The train moved off and after the usual announcements, the conductor came through. I asked if there was a first aid kit I could use, or even just a couple of wet wipes and a plaster, or something. The conductor asked if I had fallen in the station and I said no. With hindsight I could have lied and maybe got a bit more urgency from the rail staff, but a. that didn’t occur to me, b. even if it had, I’m far too honest about this sort of thing and c. I wasn’t really that injured.

My knee was really starting to hurt. I guess it’s true that you don’t always feel pain if you don’t notice you’re injured. I mean, losing a limb or something I think you wouldn’t be able to ignore, but a graze like mine that I hadn’t even thought about, that’s fairly standard. As the journey went on and I bumped my elbow on the window, I discovered that was grazed, too. Just a scrape. I got a wet wipe and a big plaster from the conductor and steeled myself to lift the thick lump of wrinkled skin on my knee to check for trapped grit etc. That part was actually pretty painless. I was expecting the agony of having an amputation stump cauterised, but on that score I was disappointed.

More passengers got on and expressed concern, and their own shame at not having wet wipes or plasters to give me. Faith in humanity (and British self-deprecation) restored. With my knee safely protected from prying eyes and jeans fluff, I settled in for the rest of my journey.

Now, I had been planning (if you saw my Tweet) to work on a WIP on the train. This story (Murder Express) is currently in hand-written form. Not only was I now jammed in on the train next to a nice old man (who didn’t have any tissue to offer me and he was very apologetic about it) with two still open wounds – I felt like I’d bothered the conductor enough and really it was my knee that was the problem – but holding a pen and writing while scuffing my palms on the paper did not appeal.

So I listened to Under Milk Wood instead.

I texted my lovely friend and asked him to bring medical supplies to the station, explaining my idiocy. I felt like I had ruined the whole day. Gone were all attempts at looking like I’d made an effort and like a real person. I stepped off the train feeling like a schoolchild who’d fallen in the playground. We fixed up my hands and went in search of better dressing for my knee, eventually settling for some of those massive square pads with sticky edges.

It was a nice day, once I’d been triaged.
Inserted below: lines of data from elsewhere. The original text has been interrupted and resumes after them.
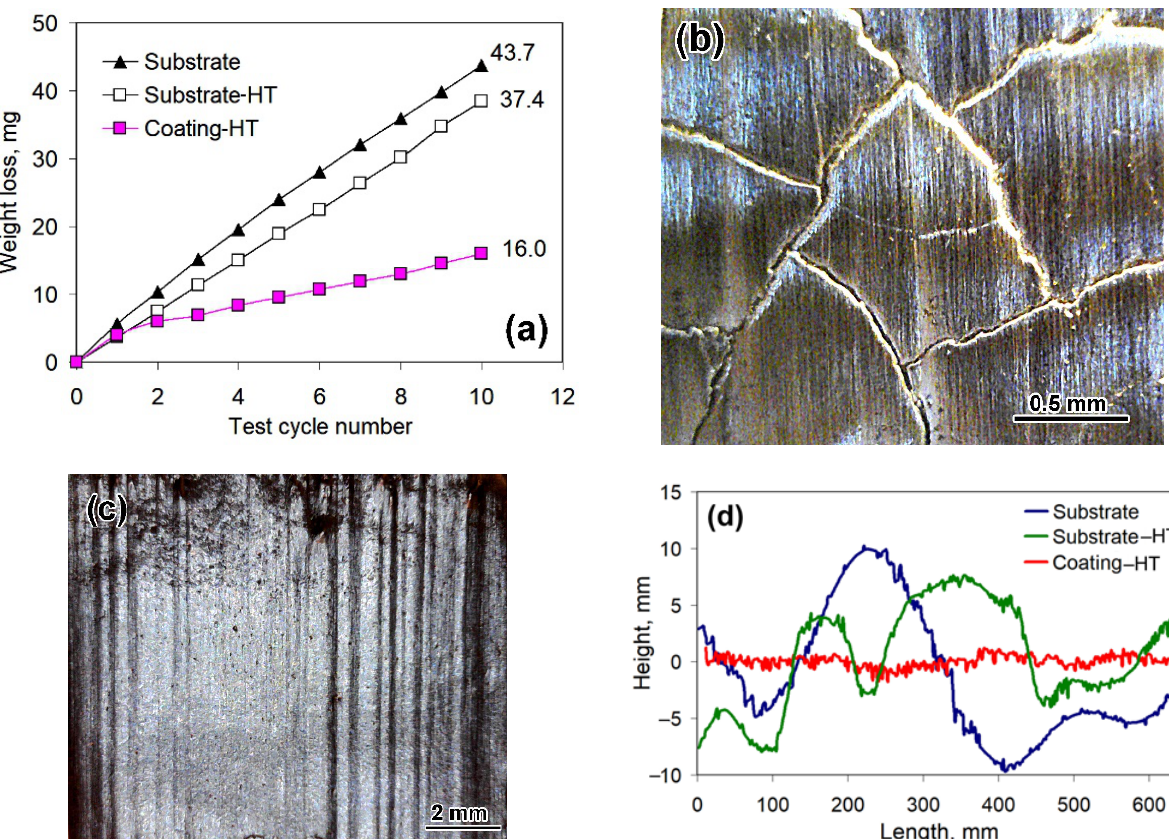
Figure 6. Abrasive wear characteristics of gray cast iron and the coating: ( a ) Cumulative weight loss curves. ( b ) Crack network on the abraded heat-treated coating surface. ( c ) Abraded substrate surface. ( d ) Worn surface profiles.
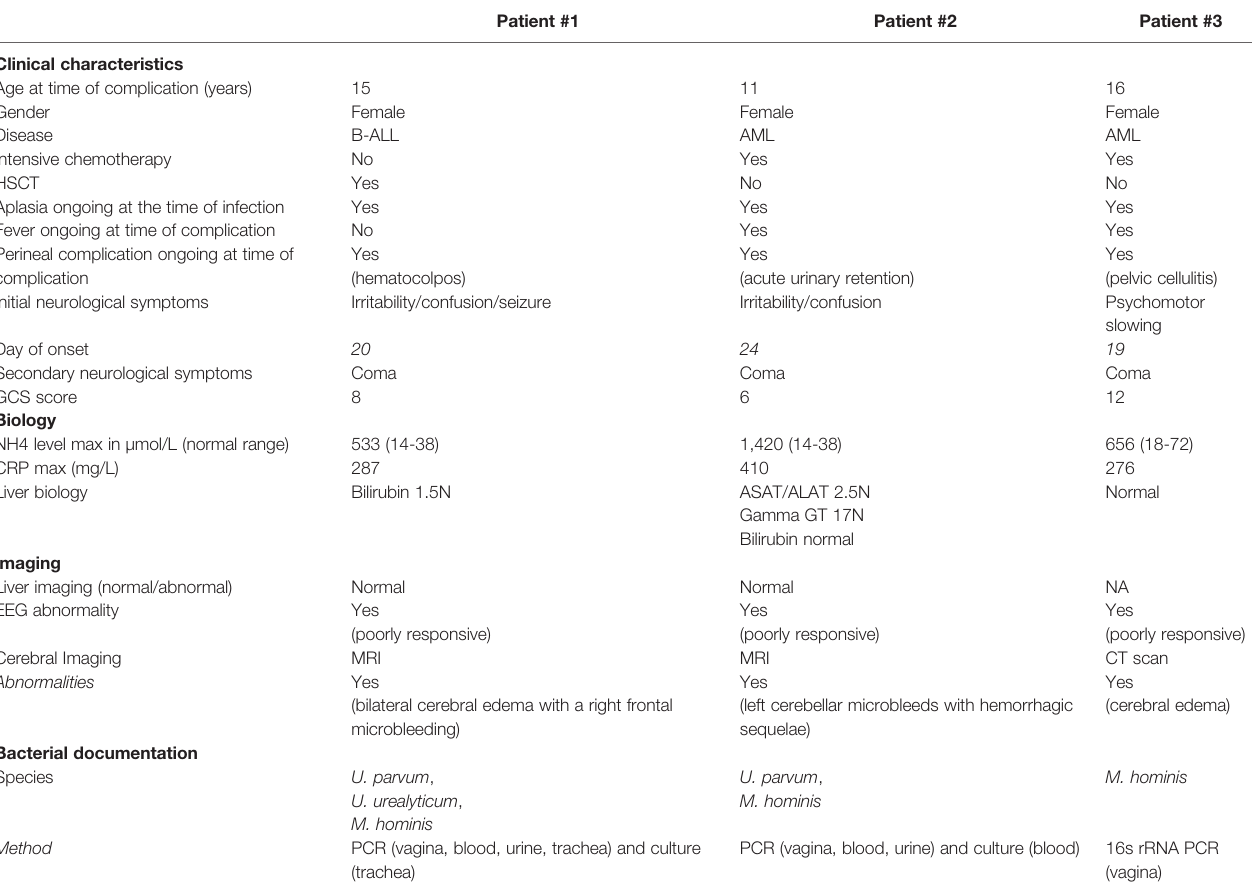
TABLE 1 | Clinical, biological, and imaging characteristics at onset of the three newly reported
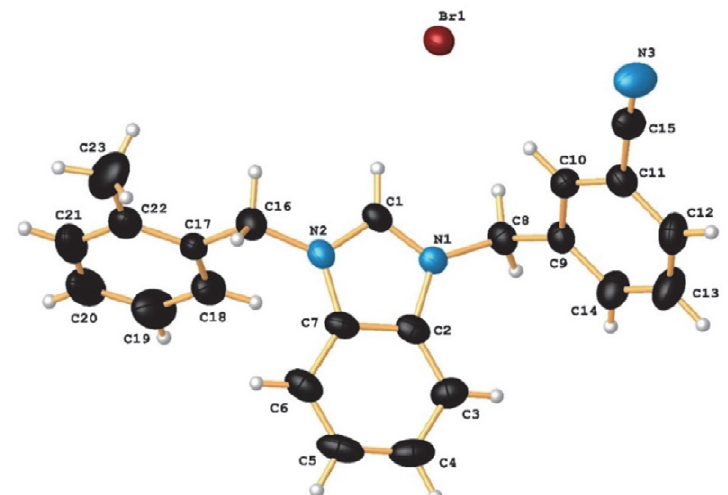
Fig. 1. Structure of 2b with ellipsoids plotted at 30% probability. Selected bond parameters (Å,°): N1–C1 1.327(6), N1–C2 1.389(5), N1–C8 1.472(5), N2–C1 1.326(5), N2–C7 1.389(6), N2–C16 1.459(6), N3–C15 1.138(7); N1–C1–N2 111.0(4), C1–N1–C8 125.6(4), N1–C8–C9 113.2(4), C2–N1–C8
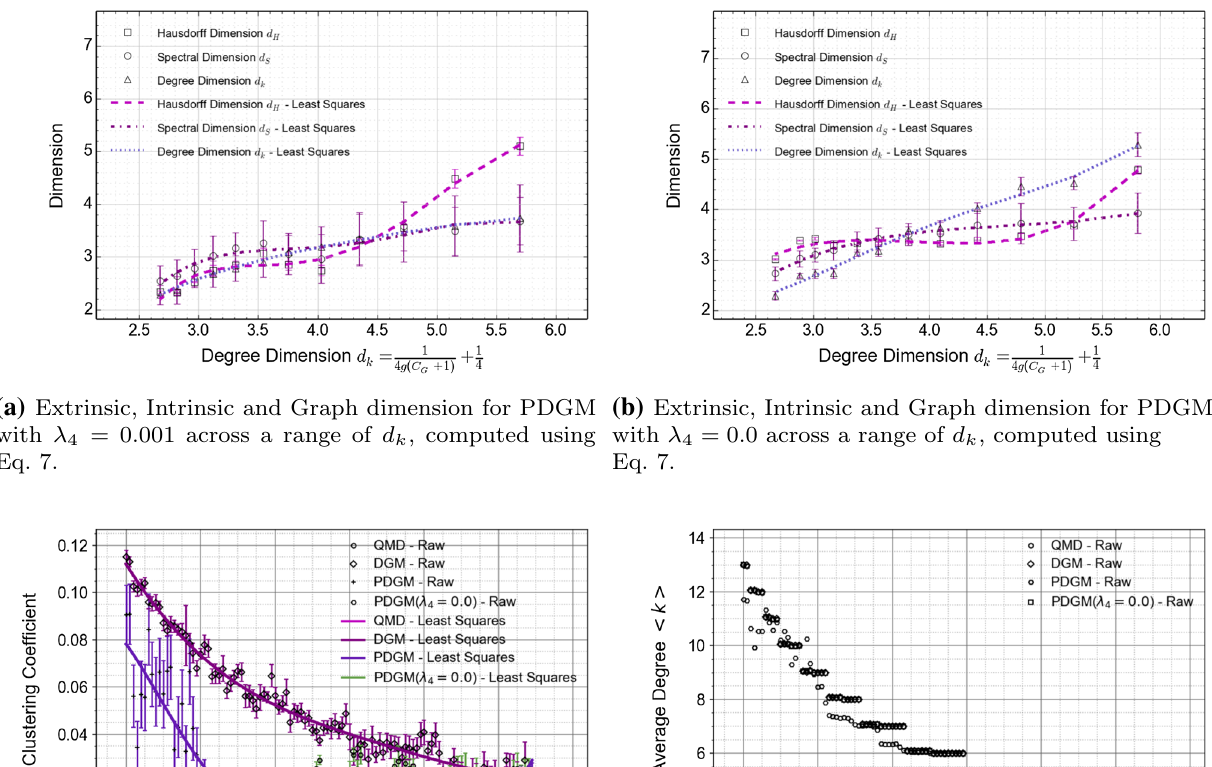
from the mean value. It is evident that the QMD and PDGM models have a significantly lower degree of clustering, but that no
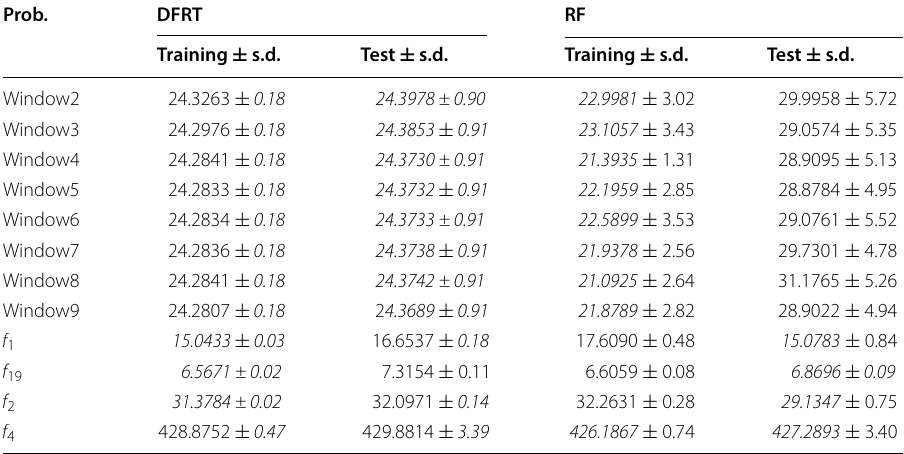
The best results for each dataset have been emphasized in italic font The results have to be multiplied by 10 21 , 10 22 , 10 4 and 10 31 for f 1 , f 19 , f 2 and f 4 respectively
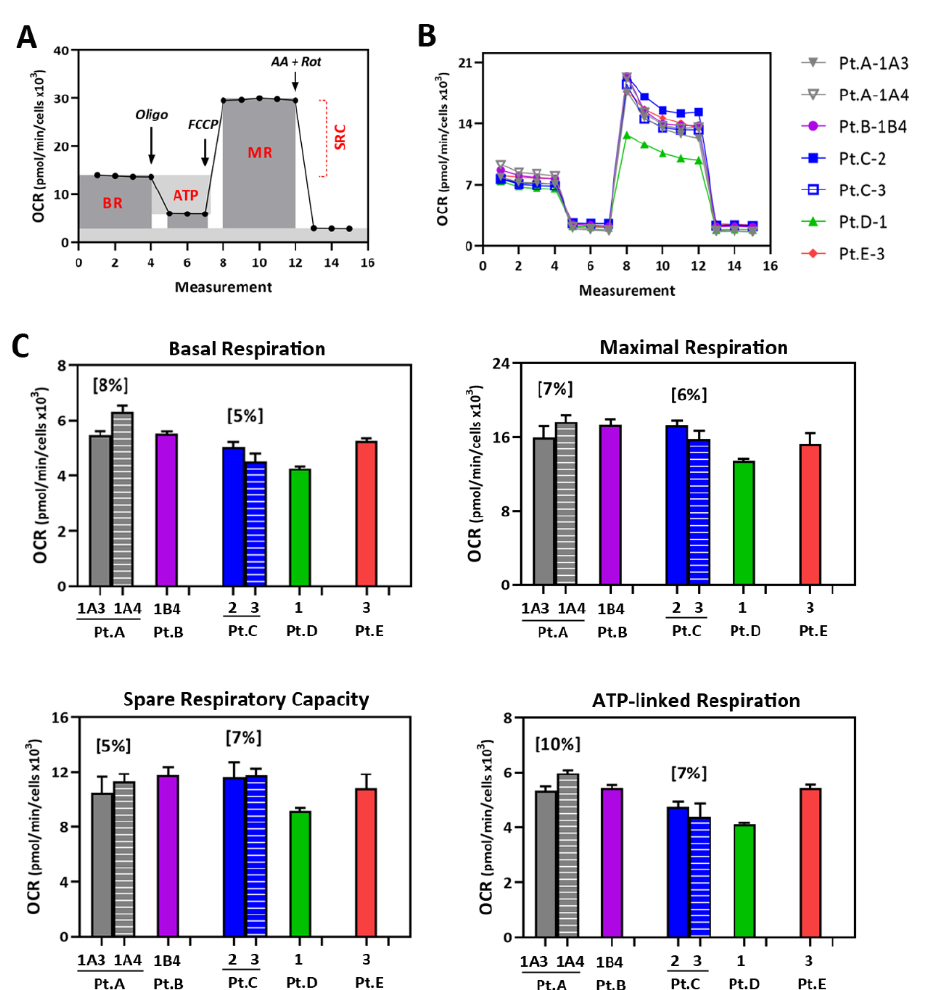
Figure 3. Testing mitochondrial function in iPSC-RPE from patients with AMD. ( A ) Example trace associated with Cell Mito Stress Test (CMST). Analysis of oxygen consumption rate (OCR) following injections of oligomycin (oligo), FCCP, and antimycin A + rotenone (AA + Rot) to perturb mitochondrial function. Calculation of the basal respiration (BR), maximal respiration (MR), spare respiratory capacity (SRC), and ATP-linked respiration (ATP) is shown. ( B ) Traces from CMST of OCR for patient-specific iPSC-RPE (five patients, seven lines). ( C ) Parameters of mitochondrial function were calculated from data shown in ( B ). Mean ± SEM. Numbers in brackets indicate coefficient of variation (CV) of OCR for two cell lines from the same patient.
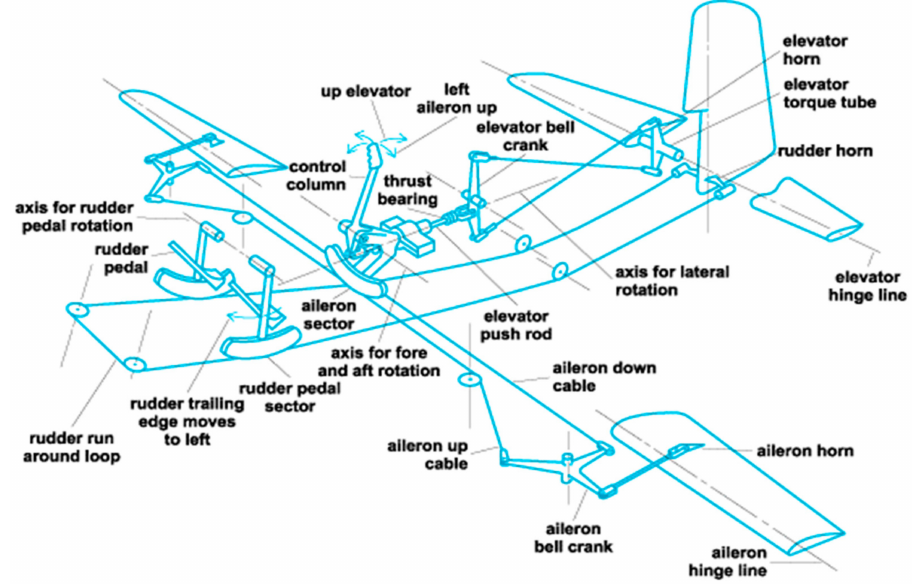
Figure 2. Mechanical flight-control actuation system showing structural parts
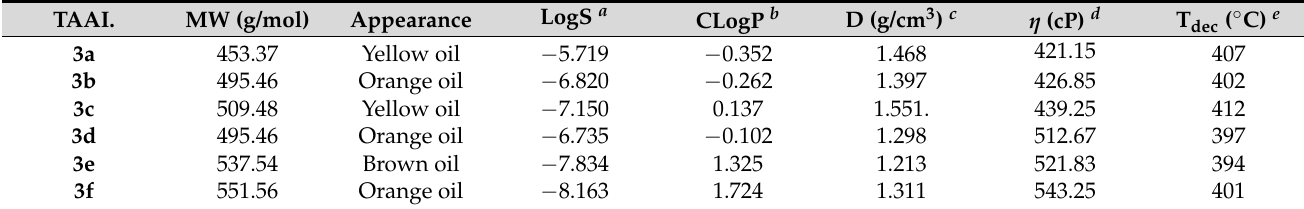
Table 1. Physicochemical characteristics of new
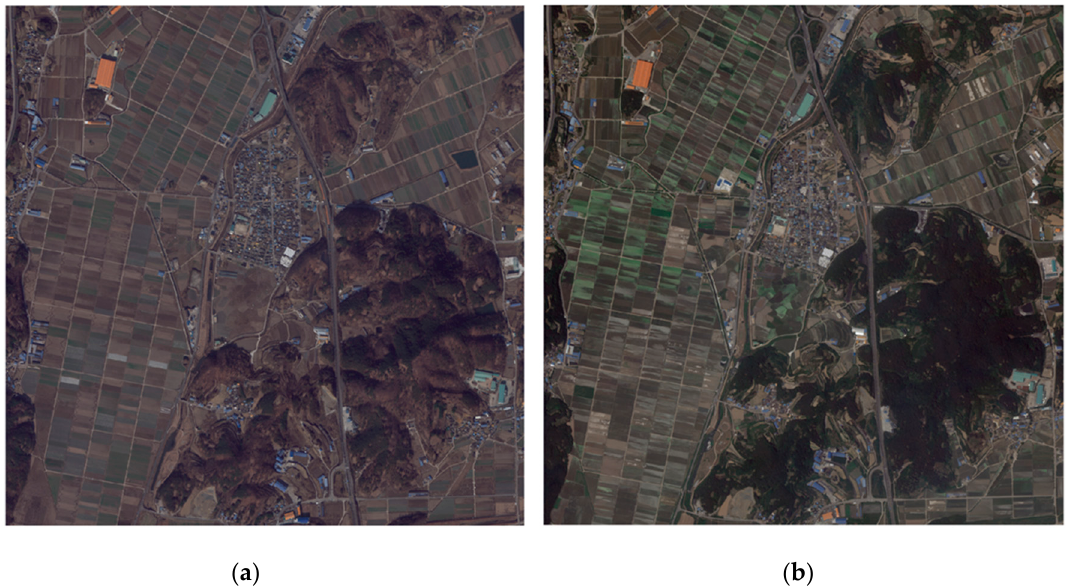
Figure 2. The experimental images from site 2: ( a ) subject image acquired on 30 October 2015, ( b ) reference image acquired on 18 June 2016.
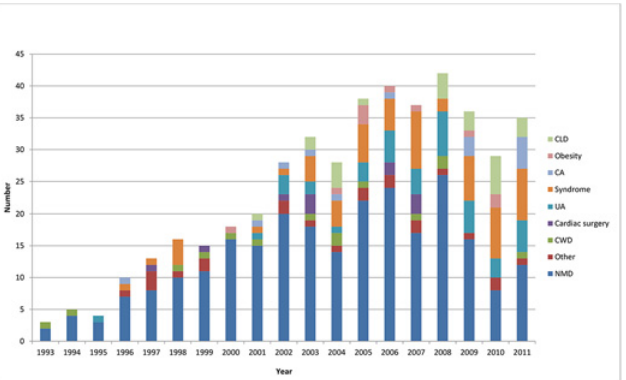
Fig 2. Patients initiated on ventilatory support by year and diagnosis. Fig 2 shows the number of patient ’ s initiated on ventilator support at our centre by year of initiation. It also shows the diagnosis group of the patient ’ s initiated each year. Note that over time the group diagnosis proportions change from predominantly neuromuscular disease (NMD) to include other such as chronic lung disease (CLD) and syndromes which include Trisomy 21. Central apnoea (CA), upper airway (UA) and chest wall disease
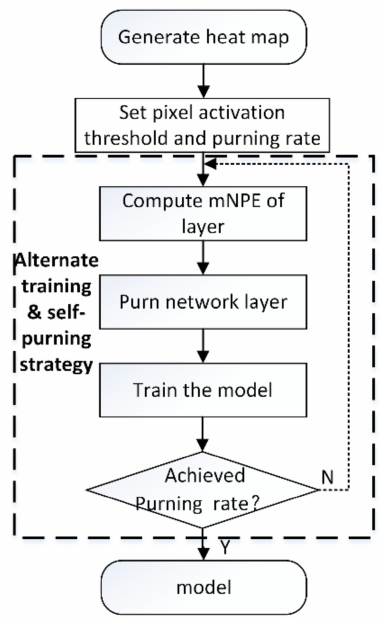
Figure 5. Alternating training and self-pruning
The sun was shining and we had coffee, then lunch, then spent half an hour in the SciFi-Fantasy section (they aren’t the same thing, dammit!) at Waterstone’s loudly discussing, recommending, denouncing and holding forth about various books and series until we thought we’d better either buy something or leave. So we bought, and we decided to go sit in the sun and read for a bit. Maybe get ice cream.

A lazy afternoon followed, with tea and cake, and then beer, and dinner, and then I got back on the train.

I then had another mini-adventure. I know! What more could happen in one day?! This one was a battle of wits. A nice man opposite me saw me poking my knee and changing the dressing (yes, in public on the train) and inquired after my injury. He, unfortunately for me, was speaking Doric, the Scots dialect of the North-East. We had a lovely conversation, I think, as I tried my best to understand what the hell he was saying. I caught one or two words per sentence and filled in what I could based on his facial expression and most likely question/response. Before things could go beyond polite passenger chit chat, he got off. If he’d started discussing the philosophy of Descartes or something, I’d have been in trouble.

I made it home without further incident, I’m sure you’ll be glad to know. My knee dried out nicely overnight and is now mostly brown and scabby. My palms are still stinging, because I can’t stop using my hands, but they’re scabbing up, too. Do you think I can get a day off, tomorrow? (We don’t get the end of May Bank Hol). I am hideously injured, after all.